Is X-ray crystallography nearing the end?

Is X-ray crystallography nearing the end of its era in membrane protein drug discovery?
With cryo-EM rapidly evolving and delivering atomic-resolution structures of membrane proteins that were once considered uncrystallizable, the field is shifting … fast. More and more we hear the statement “cryo-EM is the future for GPCRs, ion channels and transporters”.

But before we close the X-ray chapter, we should ask ourselves:
Is X-ray crystallography really out of the game?

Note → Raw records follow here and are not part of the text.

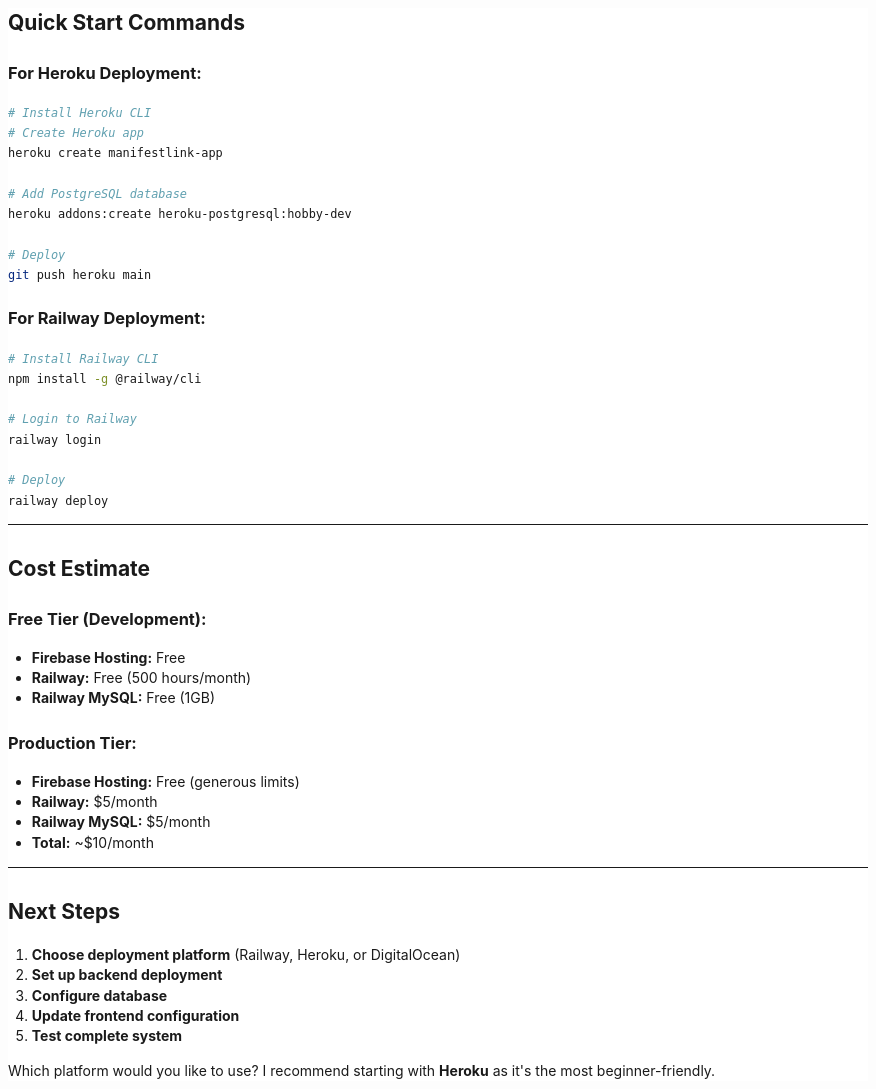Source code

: 
## Quick Start Commands

### For Heroku Deployment:
```bash
# Install Heroku CLI
# Create Heroku app
heroku create manifestlink-app

# Add PostgreSQL database
heroku addons:create heroku-postgresql:hobby-dev

# Deploy
git push heroku main
```

### For Railway Deployment:
```bash
# Install Railway CLI
npm install -g @railway/cli

# Login to Railway
railway login

# Deploy
railway deploy
```

---

## Cost Estimate

### Free Tier (Development):
- **Firebase Hosting:** Free
- **Railway:** Free (500 hours/month)
- **Railway MySQL:** Free (1GB)

### Production Tier:
- **Firebase Hosting:** Free (generous limits)
- **Railway:** $5/month
- **Railway MySQL:** $5/month
- **Total:** ~$10/month

---

## Next Steps

1. **Choose deployment platform** (Railway, Heroku, or DigitalOcean)
2. **Set up backend deployment**
3. **Configure database**
4. **Update frontend configuration**
5. **Test complete system**

Which platform would you like to use? I recommend starting with **Heroku** as it's the most beginner-friendly.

We believe not at all. In fact, it may be entering a new phase.
Here are three reasons why X-ray is far from obsolete:

1️⃣ XFEL pushes the boundaries of what X-ray can do.
Serial femtosecond crystallography enables room-temperature measurements, captures dynamic states and eliminates radiation damage. It opens the door to time-resolved membrane protein studies at near-atomic resolution.
2️⃣ Integration with AI-driven design keeps crystallography powerful.
AI-guided protein engineering, including stabilizing mutations, construct design and crystallization optimization, dramatically lowers barriers to difficult targets. What once took months or years can now be accelerated even for challenging membrane proteins.
3️⃣ Unmatched scalability in fragment-based drug discovery.
For high-throughput ligand screening and precise structure-activity relationships, X-ray remains incredibly efficient and cost-effective. When speed, throughput and resolution matter, X-ray crystallography still delivers and integrates perfectly with biophysical screening pipelines.